++++ Input data

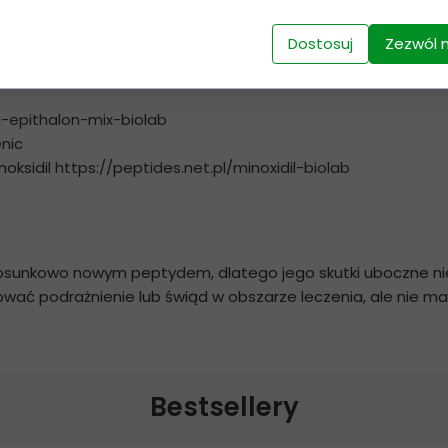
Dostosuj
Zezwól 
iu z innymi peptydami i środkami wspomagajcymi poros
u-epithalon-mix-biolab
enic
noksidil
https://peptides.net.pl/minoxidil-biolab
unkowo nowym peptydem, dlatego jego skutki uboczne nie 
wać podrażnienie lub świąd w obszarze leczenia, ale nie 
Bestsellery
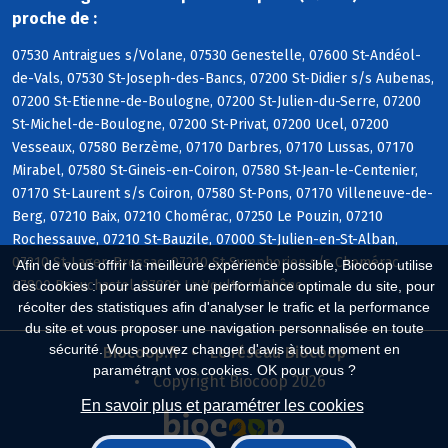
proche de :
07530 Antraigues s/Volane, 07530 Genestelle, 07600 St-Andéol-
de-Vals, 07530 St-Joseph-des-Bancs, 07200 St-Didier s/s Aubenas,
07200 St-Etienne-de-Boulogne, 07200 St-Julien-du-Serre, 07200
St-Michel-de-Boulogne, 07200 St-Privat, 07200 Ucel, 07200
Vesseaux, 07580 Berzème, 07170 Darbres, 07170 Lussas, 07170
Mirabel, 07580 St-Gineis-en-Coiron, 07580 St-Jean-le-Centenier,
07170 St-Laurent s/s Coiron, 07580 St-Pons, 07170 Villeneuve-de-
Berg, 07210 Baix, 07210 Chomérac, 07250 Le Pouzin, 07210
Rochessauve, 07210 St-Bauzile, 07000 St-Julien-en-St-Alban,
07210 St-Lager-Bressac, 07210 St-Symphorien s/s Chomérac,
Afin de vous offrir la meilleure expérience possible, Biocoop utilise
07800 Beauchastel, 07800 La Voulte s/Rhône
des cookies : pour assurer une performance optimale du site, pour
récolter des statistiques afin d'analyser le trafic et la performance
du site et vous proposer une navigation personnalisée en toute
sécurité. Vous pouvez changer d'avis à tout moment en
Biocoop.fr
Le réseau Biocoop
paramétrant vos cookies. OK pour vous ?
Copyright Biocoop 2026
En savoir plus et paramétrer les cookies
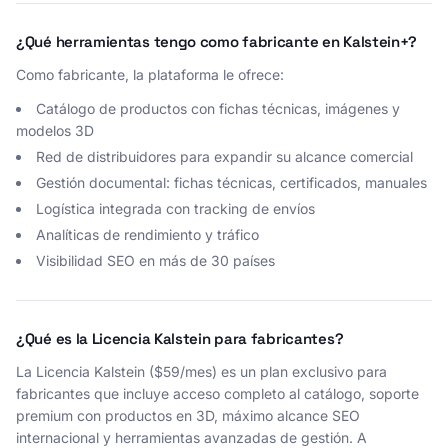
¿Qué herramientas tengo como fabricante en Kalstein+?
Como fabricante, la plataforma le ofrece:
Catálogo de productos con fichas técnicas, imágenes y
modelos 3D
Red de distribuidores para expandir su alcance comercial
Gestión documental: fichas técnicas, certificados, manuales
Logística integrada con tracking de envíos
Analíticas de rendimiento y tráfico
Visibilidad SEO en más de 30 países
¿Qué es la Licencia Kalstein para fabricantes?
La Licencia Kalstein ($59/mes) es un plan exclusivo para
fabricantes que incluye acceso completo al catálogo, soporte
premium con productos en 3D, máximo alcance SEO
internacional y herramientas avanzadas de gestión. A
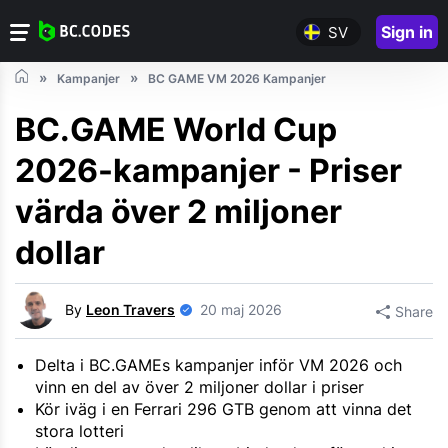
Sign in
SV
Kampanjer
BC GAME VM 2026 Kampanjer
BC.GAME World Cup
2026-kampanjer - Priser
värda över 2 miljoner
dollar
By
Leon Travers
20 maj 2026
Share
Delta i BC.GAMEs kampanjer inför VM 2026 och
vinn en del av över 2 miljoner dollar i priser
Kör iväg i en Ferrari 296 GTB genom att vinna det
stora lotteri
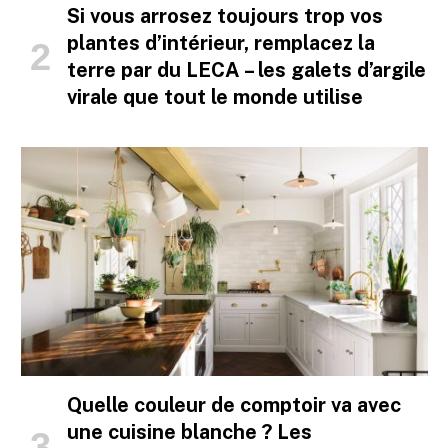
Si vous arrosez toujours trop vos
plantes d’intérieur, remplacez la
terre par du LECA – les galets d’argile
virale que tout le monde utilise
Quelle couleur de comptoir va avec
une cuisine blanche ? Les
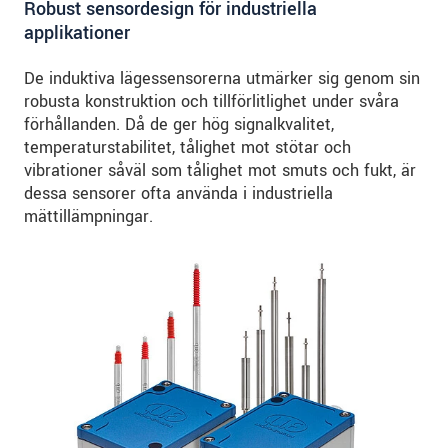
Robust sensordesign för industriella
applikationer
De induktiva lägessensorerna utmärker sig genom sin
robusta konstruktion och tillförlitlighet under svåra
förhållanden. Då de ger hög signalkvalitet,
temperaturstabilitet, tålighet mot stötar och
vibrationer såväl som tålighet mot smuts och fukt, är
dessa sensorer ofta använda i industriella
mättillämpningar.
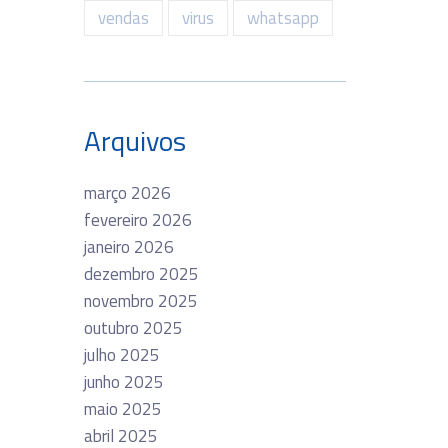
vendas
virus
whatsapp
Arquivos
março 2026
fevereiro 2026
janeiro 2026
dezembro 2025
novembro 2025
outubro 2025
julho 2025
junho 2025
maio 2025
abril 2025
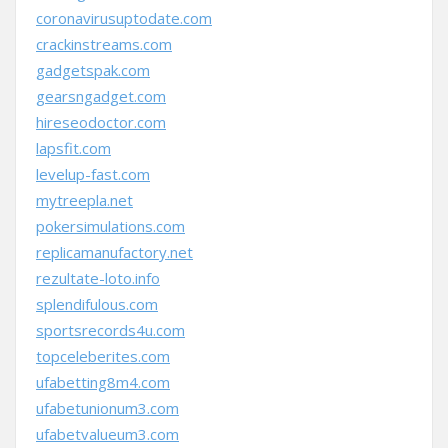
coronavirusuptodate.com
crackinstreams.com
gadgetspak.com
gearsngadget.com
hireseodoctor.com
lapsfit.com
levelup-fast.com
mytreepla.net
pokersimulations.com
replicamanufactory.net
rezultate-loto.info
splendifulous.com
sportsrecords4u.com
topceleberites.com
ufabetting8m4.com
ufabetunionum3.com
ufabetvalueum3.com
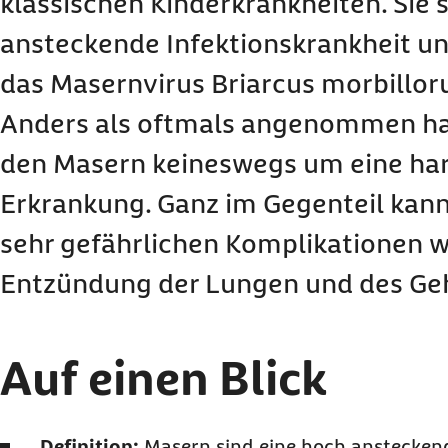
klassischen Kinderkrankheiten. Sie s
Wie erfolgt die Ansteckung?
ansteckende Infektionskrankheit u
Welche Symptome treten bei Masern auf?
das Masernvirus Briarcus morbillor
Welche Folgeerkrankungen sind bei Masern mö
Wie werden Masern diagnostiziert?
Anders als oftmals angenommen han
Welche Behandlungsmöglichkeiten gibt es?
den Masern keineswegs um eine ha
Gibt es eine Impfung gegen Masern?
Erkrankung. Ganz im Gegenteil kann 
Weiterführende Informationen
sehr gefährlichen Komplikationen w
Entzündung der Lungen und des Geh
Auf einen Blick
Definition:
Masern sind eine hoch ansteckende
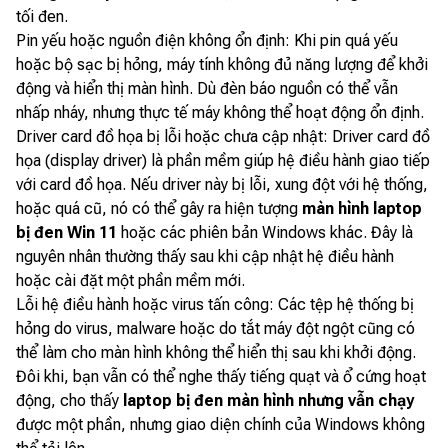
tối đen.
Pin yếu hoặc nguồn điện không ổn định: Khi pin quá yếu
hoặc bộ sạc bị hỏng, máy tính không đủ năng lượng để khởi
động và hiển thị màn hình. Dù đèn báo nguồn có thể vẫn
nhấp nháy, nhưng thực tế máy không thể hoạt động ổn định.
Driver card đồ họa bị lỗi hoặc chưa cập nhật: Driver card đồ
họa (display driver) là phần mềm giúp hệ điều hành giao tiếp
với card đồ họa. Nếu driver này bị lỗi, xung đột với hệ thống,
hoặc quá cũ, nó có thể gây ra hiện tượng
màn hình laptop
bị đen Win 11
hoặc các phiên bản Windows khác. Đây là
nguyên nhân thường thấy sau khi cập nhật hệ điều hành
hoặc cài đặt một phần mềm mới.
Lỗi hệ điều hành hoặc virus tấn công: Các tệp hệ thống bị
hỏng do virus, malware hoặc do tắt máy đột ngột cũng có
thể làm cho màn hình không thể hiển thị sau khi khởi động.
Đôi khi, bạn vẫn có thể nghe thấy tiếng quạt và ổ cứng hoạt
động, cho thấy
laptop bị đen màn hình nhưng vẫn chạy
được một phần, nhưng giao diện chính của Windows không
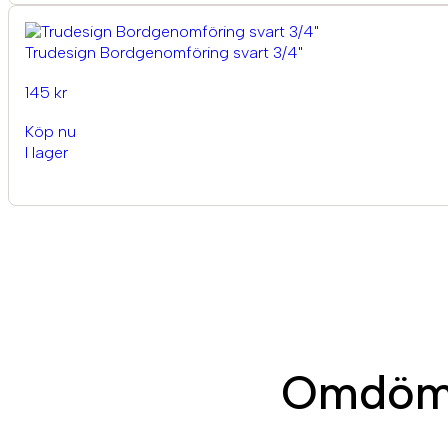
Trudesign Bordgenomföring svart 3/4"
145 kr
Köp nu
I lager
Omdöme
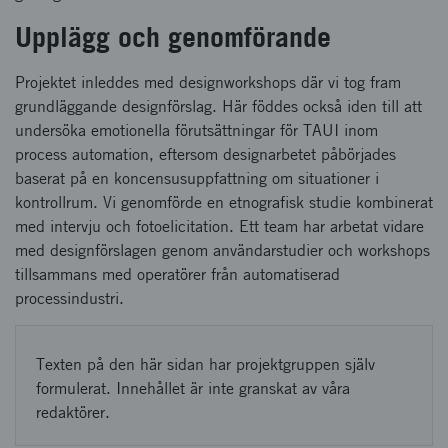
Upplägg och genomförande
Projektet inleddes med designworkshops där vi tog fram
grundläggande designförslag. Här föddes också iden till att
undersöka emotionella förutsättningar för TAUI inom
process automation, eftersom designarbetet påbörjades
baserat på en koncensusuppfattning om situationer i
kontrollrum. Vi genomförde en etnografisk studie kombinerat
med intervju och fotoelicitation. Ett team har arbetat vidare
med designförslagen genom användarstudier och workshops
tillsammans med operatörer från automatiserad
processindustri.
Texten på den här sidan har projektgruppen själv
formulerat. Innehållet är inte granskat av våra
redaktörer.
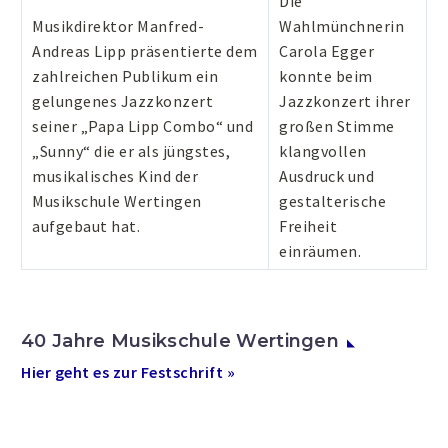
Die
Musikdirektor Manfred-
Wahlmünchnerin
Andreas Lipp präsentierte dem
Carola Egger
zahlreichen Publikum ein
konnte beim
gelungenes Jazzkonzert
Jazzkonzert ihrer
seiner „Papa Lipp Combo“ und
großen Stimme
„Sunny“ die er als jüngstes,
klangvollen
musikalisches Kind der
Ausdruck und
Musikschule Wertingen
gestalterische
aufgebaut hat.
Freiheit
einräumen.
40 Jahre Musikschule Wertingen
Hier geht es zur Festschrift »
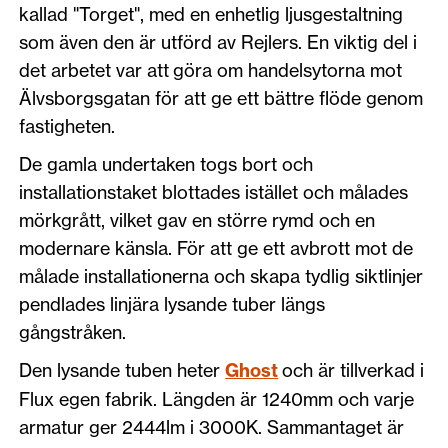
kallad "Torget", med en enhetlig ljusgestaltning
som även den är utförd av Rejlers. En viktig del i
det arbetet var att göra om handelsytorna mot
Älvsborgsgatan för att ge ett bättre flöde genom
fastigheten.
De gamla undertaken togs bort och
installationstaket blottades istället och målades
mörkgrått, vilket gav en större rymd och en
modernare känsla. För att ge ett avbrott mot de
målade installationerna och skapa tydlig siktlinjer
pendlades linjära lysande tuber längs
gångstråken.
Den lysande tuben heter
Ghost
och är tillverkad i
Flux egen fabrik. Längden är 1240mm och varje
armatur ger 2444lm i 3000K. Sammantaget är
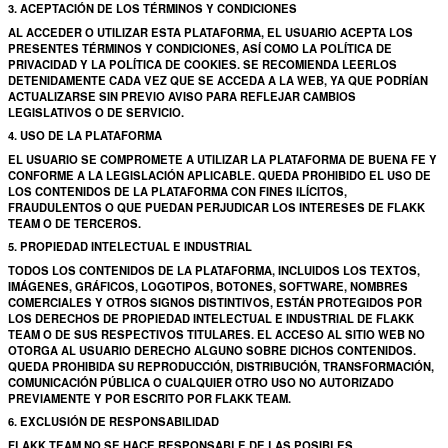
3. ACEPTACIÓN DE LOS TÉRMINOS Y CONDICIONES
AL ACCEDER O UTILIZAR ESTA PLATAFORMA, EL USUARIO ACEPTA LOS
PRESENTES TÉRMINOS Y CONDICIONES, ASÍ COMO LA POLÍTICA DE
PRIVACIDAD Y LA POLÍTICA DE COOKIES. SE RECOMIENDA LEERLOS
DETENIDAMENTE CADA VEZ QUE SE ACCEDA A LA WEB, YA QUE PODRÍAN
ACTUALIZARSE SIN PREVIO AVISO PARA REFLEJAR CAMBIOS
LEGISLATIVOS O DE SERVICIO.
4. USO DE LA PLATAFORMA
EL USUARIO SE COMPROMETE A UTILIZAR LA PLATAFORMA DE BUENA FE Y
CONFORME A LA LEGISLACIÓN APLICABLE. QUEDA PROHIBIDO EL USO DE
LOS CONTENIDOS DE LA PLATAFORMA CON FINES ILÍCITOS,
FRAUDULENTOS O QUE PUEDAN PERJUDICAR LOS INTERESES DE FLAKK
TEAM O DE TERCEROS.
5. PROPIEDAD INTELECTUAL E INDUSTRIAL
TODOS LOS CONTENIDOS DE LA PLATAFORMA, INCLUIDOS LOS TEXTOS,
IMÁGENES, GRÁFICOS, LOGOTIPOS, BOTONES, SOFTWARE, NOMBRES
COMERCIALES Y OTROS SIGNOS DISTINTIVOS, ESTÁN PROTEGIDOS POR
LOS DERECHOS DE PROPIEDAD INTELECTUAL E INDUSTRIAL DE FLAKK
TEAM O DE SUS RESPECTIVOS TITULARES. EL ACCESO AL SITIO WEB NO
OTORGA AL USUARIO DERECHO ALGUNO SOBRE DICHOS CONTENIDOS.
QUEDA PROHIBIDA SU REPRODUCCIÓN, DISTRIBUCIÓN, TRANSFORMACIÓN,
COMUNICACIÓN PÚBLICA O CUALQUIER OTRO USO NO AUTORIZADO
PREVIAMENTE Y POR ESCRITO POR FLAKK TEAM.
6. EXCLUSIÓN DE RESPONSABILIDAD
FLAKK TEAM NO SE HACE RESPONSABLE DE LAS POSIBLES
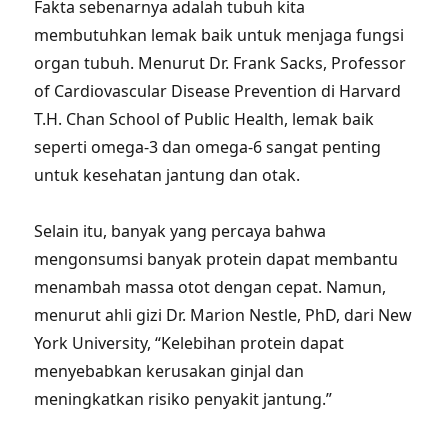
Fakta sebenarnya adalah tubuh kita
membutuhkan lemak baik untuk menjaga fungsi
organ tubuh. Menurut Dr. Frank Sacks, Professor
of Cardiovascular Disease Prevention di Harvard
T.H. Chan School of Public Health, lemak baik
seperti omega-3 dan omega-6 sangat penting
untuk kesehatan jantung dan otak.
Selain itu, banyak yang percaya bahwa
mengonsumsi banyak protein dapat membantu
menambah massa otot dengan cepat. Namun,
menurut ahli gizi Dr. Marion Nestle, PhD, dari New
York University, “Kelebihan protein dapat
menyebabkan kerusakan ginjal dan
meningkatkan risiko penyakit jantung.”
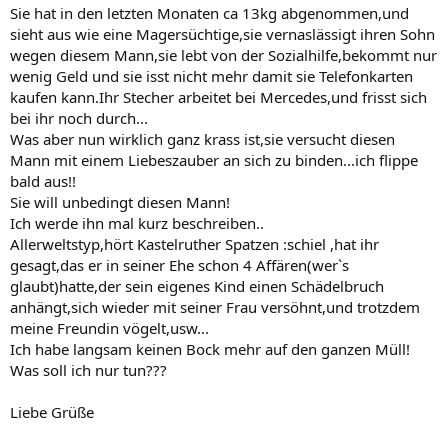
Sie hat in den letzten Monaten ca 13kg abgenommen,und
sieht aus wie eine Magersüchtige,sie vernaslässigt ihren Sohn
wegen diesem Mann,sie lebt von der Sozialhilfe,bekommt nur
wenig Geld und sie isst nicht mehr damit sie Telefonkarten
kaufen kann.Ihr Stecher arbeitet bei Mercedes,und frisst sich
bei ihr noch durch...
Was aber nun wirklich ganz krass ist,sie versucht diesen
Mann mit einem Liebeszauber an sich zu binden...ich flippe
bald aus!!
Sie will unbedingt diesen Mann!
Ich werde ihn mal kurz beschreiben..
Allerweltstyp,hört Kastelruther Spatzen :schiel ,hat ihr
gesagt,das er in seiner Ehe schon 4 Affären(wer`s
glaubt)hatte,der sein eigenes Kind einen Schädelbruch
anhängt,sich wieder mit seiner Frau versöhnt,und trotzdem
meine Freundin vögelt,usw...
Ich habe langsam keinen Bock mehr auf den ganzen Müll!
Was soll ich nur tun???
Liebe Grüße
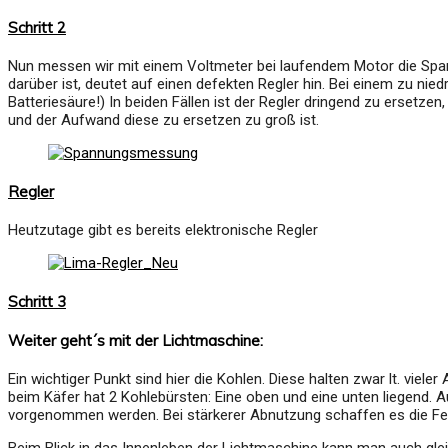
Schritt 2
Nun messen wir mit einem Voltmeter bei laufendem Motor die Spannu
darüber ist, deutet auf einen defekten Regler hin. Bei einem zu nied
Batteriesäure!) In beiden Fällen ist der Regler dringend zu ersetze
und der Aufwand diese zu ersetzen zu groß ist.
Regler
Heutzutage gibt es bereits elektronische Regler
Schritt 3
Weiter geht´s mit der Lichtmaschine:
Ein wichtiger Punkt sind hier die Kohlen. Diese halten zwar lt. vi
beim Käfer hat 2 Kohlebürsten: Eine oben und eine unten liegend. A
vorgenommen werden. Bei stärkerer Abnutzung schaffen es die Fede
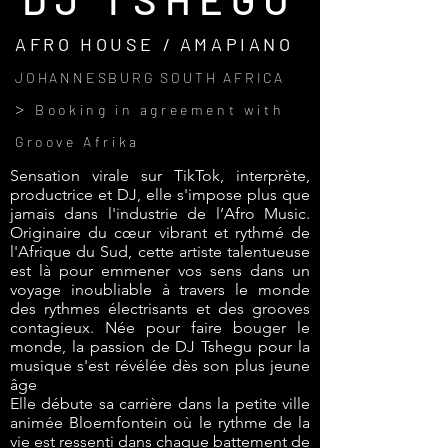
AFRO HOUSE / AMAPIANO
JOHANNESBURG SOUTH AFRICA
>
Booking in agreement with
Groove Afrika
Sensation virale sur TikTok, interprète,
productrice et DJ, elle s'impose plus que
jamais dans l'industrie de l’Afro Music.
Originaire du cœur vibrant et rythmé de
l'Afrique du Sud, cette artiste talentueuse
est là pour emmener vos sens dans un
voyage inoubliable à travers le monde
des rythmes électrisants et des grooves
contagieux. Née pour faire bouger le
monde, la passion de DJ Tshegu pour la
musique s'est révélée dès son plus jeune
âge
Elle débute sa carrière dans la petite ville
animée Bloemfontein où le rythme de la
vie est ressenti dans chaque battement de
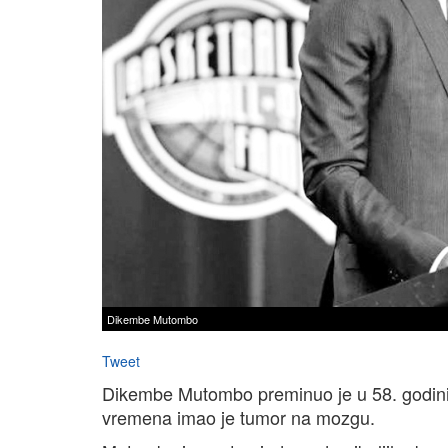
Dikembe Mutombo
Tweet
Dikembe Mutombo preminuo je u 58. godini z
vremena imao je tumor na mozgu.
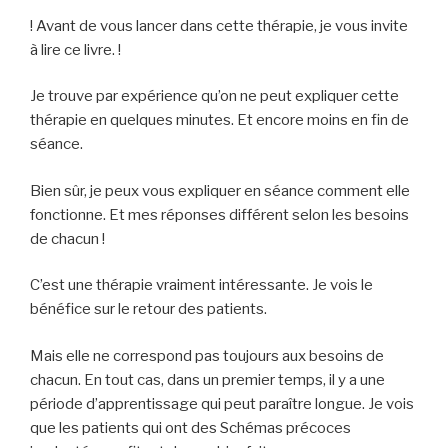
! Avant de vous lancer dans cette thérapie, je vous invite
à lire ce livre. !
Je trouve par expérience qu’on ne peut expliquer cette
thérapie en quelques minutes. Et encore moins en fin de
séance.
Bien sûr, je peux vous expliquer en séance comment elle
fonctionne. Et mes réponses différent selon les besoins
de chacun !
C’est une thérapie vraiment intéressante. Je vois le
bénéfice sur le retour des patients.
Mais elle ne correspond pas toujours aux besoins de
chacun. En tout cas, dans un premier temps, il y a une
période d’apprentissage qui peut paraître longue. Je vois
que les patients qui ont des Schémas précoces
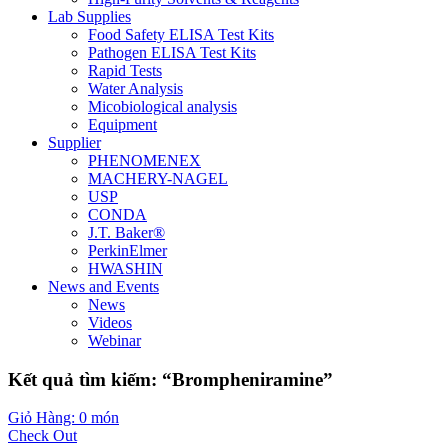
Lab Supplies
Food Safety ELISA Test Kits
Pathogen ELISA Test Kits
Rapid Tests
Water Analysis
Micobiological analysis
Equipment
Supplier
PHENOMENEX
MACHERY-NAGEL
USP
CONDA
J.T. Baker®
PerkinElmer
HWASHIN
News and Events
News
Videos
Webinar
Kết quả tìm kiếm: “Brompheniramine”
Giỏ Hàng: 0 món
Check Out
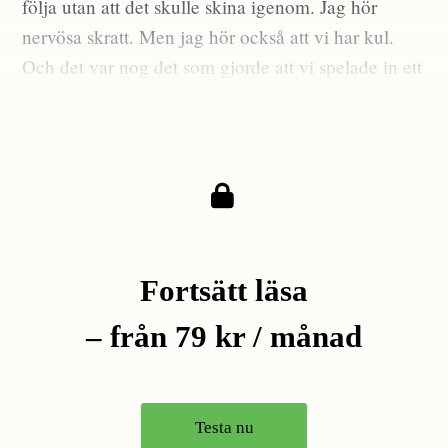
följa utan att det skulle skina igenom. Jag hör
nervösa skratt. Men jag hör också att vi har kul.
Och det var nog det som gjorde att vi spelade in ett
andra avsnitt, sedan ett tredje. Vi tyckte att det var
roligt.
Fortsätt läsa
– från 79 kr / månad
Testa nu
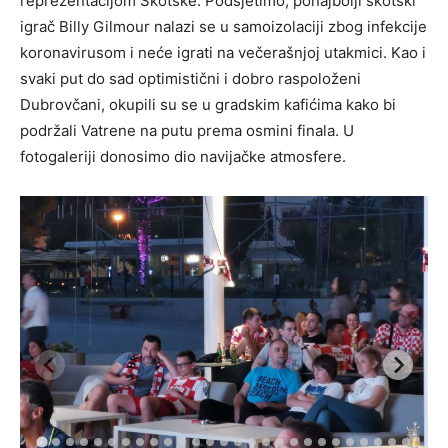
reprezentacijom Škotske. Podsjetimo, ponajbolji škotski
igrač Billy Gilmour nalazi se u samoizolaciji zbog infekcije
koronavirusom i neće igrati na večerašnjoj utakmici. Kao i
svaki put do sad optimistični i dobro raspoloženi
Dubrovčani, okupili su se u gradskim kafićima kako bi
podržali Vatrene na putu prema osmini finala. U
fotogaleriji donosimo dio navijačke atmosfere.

++++++++

Work required ->
Above are some entries. Restate word for word the lines from the one holding "voyage inoubliable à travers le monde" through the one holding "vremena imao je tumor na mozgu.", but not the pictures.

Expected output ->
voyage inoubliable à travers le monde
des rythmes électrisants et des grooves
contagieux. Née pour faire bouger le
monde, la passion de DJ Tshegu pour la
musique s'est révélée dès son plus jeune
âge
Elle débute sa carrière dans la petite ville
animée Bloemfontein où le rythme de la
vie est ressenti dans chaque battement de
Dikembe Mutombo
Tweet
Dikembe Mutombo preminuo je u 58. godini z
vremena imao je tumor na mozgu.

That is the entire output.